REQUIREMENT 1: Using the police detention report, reproduce the stretch from "A suburban magistrate" through "dead by police.", swapping "magistrate" for "judge".
REQUIREMENT 2:
Answer these from the police detention report:
(a) For how many more hours of interrogation did the court order allow the 18-year-old to be held?
(b) What was Curtis Cheng's job?
(c) On what day did the police raids in Sydney's western suburbs take place?
REQUIREMENT 3: List every person the police detention report identifies by name.

TEXT SEGMENT:
········
Australian Federal Police (AFP) officers yesterday obtained a closed-hearing court order to keep an 18-year-old Sydney Muslim youth detained without charge for another 100 hours of interrogation.

Such prolonged detention without charge or trial is a serious attack on basic legal and democratic rights. Lawyers and civil libertarians warned that, directed against a vulnerable teenager, it could amount to torture.

A suburban magistrate granted the “detention for investigation” order amid an escalating media and government campaign to demonise Muslims and demand greater police powers following last Friday’s shooting of a police employee outside the New South Wales police headquarters in Parramatta. The 15-year-old Muslim boy, Farhad Jabar, who killed Curtis Cheng, a civilian police accountant, was then immediately shot dead by police.

The prolonged questioning of the 18-year-old, Raban Alou, is another indication, following the release of three other young men arrested in much-publicised police raids in Sydney’s western suburbs on Wednesday, that the police have no evidence to charge any of those arrested, or to link them to last Friday’s shooting.
········
DATASET EXTRACT:
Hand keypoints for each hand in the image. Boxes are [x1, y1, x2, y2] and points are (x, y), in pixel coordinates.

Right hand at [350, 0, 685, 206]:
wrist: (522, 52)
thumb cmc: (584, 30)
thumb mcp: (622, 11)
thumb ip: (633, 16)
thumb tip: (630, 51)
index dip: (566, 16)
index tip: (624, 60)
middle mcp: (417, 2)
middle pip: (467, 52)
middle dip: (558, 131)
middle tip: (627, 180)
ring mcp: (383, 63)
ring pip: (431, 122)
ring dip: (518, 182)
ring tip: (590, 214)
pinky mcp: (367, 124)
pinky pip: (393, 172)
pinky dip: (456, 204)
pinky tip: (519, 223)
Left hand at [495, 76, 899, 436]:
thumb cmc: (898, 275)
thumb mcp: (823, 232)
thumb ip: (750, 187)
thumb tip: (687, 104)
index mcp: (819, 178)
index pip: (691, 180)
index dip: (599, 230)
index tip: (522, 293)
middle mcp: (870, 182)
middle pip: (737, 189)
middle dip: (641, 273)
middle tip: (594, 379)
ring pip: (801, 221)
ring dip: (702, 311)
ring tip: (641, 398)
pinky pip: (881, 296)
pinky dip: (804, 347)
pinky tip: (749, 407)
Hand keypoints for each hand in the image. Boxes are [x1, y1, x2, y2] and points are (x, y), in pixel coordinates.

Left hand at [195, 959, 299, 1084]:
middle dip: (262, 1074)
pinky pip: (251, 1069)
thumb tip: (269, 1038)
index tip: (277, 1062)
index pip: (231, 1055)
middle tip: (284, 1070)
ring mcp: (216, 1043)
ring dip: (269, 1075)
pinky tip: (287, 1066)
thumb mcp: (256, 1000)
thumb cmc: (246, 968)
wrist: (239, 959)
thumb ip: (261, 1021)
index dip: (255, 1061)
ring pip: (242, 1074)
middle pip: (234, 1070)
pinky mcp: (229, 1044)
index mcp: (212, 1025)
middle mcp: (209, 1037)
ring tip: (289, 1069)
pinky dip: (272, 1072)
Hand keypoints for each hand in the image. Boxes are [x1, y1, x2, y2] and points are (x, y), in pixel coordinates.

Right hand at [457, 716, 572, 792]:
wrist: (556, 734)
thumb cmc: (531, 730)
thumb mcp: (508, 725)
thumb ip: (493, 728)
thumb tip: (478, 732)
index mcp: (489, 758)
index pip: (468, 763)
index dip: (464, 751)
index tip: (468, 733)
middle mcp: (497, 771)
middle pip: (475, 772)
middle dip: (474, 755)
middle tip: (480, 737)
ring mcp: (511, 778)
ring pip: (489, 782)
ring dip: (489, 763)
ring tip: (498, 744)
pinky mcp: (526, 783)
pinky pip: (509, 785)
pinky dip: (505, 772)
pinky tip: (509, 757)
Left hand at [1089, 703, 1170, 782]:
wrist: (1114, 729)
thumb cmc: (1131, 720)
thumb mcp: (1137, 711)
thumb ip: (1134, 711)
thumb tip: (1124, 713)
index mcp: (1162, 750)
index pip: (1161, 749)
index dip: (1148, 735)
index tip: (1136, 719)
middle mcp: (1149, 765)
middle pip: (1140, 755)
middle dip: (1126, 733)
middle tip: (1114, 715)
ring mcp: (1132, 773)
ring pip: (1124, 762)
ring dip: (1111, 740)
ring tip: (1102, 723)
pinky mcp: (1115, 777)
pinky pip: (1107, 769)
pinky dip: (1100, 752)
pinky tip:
········
WORKED SOLUTION 1:
A suburban judge granted the “detention for investigation” order amid an escalating media and government campaign to demonise Muslims and demand greater police powers following last Friday’s shooting of a police employee outside the New South Wales police headquarters in Parramatta. The 15-year-old Muslim boy, Farhad Jabar, who killed Curtis Cheng, a civilian police accountant, was then immediately shot dead by police.

WORKED SOLUTION 2:
(a) 100 hours
(b) Civilian police accountant
(c) Wednesday

WORKED SOLUTION 3:
Farhad Jabar
Curtis Cheng
Raban Alou